By WGGB Chair Gail Renard
The good news is that we start 2016 as a strong and united union. WGGB welcomed over 200 new members last year and this year we’re hoping to raise our membership by even more. It’s going to be a challenging year for writers (when isn’t it?), which makes strength in numbers vital. If each member recruits one new person, all writers will be stronger for it.
BBC charter renewal is well underway and WGGB, together with the Federation of Entertainment Unions, will continue to campaign for a strong, independent and properly-funded BBC. We want the Licence Fee to be used as intended – for top-quality scripted dramas, comedies and children’s programmes – and not to be diluted by executive pay and pay-outs.
The BBC recently announced that it will be cutting back on comedy production this year. To protect this important genre the Writers’ Guild has just appointed a new Comedy Sub-Committee, which will be acting for our comedy members, and their rights, across all media.
We’ll also be pushing ahead with our Free is NOT an Option campaign. Across the board in television and film, production companies are trying to get writers to undertake important development work for free. If producers and directors are being paid, then writers should be too. Writers are entitled to proper pay, working conditions and dignity.
Shadow schemes for writers in television will have to be redefined, and WGGB continues to negotiate with the BBC on this. The schemes were never meant to be the only port of entry into a long running series. Their original purpose was to develop new writers, and experienced writers should not have to work for little or no money on them. Writers on any scheme, whether experienced or just starting out, should be fairly paid and fairly treated. Bullying, where it exists, must also be stamped out. And we must also continue to fight for diversity, which makes our voices in television, film and theatre unique.
The WGGB Film Committee was victorious last year in getting writers their fair share of the BFI’s ‘locked box’ system – enabling writers to access development money, alongside directors and producers.
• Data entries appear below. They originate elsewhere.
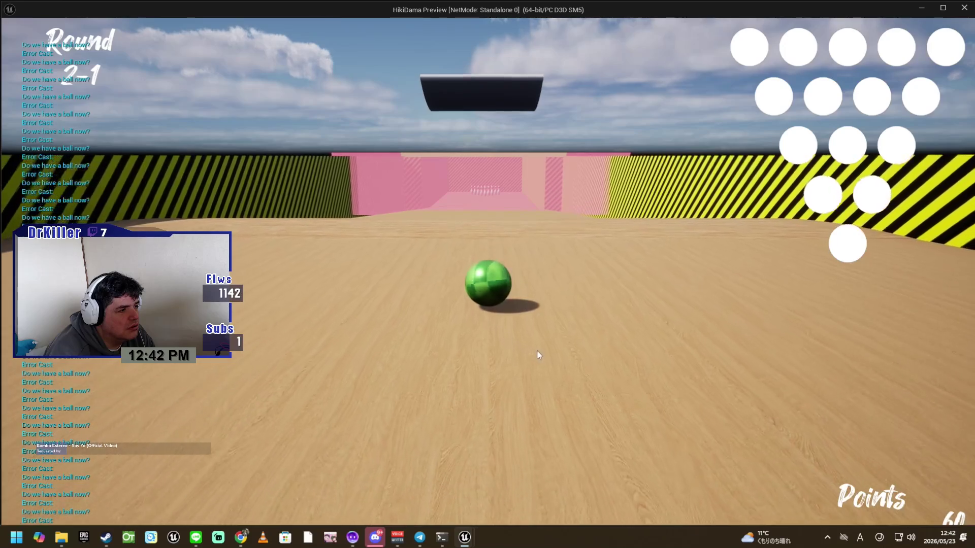
key(w)
key(w)
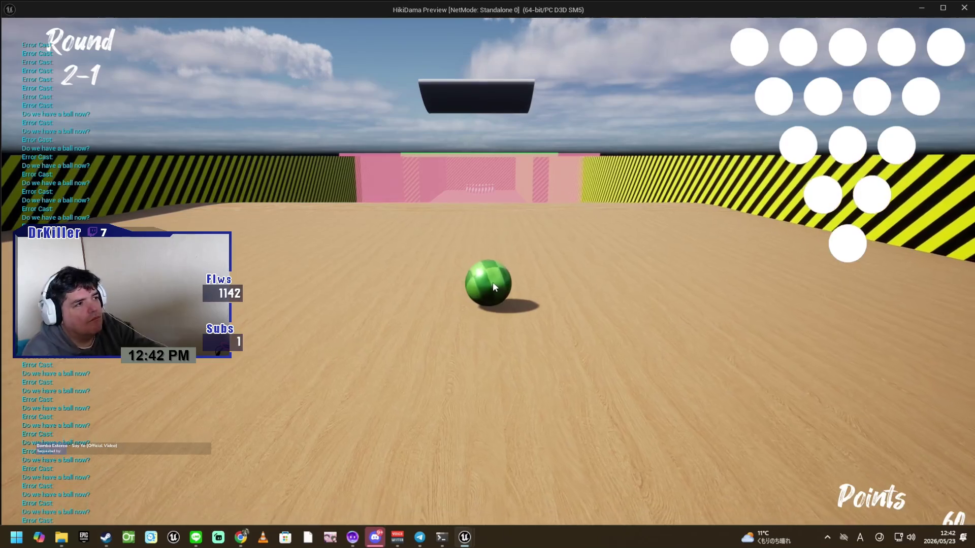
key(Escape)
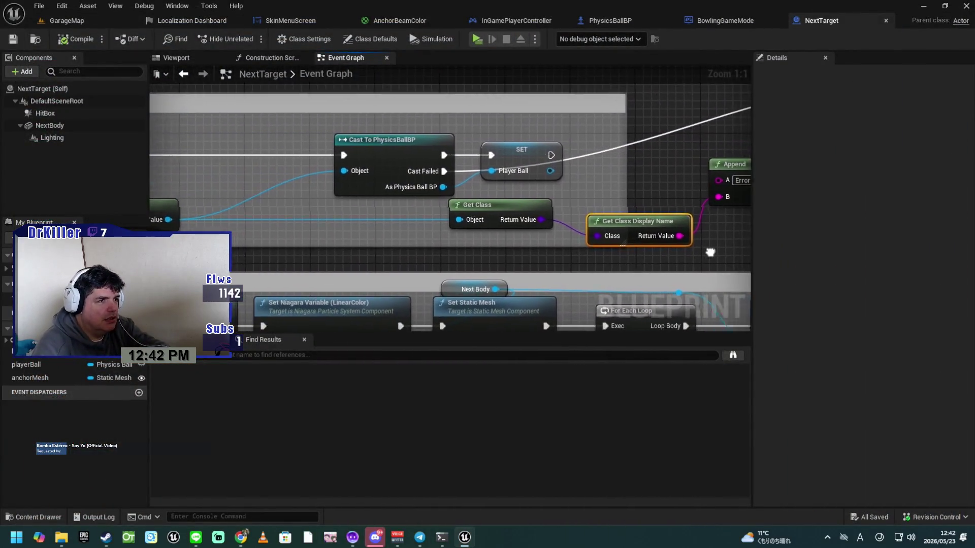
Add an Is Valid check on the player pawn and wire Cast Failed into it.
mouse_move(467, 236)
mouse_down()
mouse_move(423, 214)
mouse_move(463, 258)
mouse_up()
mouse_move(256, 239)
mouse_down()
mouse_move(493, 174)
mouse_move(599, 95)
mouse_up()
We’ll continue to make sure that film writers are recognised as creators, are properly rewarded, and not the first ones to be written out of credits, awards and festivals. This year we’re setting our sights on updating our Pact agreement.
British theatre productions are the envy of the world. Now let’s get them equally respected here and continue our fight to keep our local theatres open and funding from being cut. Let’s stop using the word ‘subsidy’ and substitute ‘investment’ instead. The arts are a growth industry, accounting for 8 million per hour to the UK economy. Our television, film and theatre productions have been playing a vital role in getting the UK out of recession. We can do even more.
Games writing is a brave new world and opportunity for writers. Our goal this year is to attract new games writers to WGGB and to form connections with game development studios. We’re also reforming our Books Committee, which from now on will cover ebooks as well.
This is the year we’ll be forming closer ties with sister organisations, such as the Society of Authors and Authors’ Licensing and Collecting Society. Together we hope to lobby in Westminster and Brussels under the banner of Writers UK. We’ll also be hosting joint events for the benefit of WGGB members.
Though the world is changing, there’s never been a greater time to be a writer. For the first time, we can shoot our own films, make our own web series and publish our own ebooks. With crowdfunding we can raise our own finance. With social media, we can become our own PR people. Let’s take back control of our work. Let’s remember why we became writers in the first place, and – no matter what else we’re doing to pay the mortgage – let’s do our best to make our dreams a reality.
Most important of all, have a great writing year!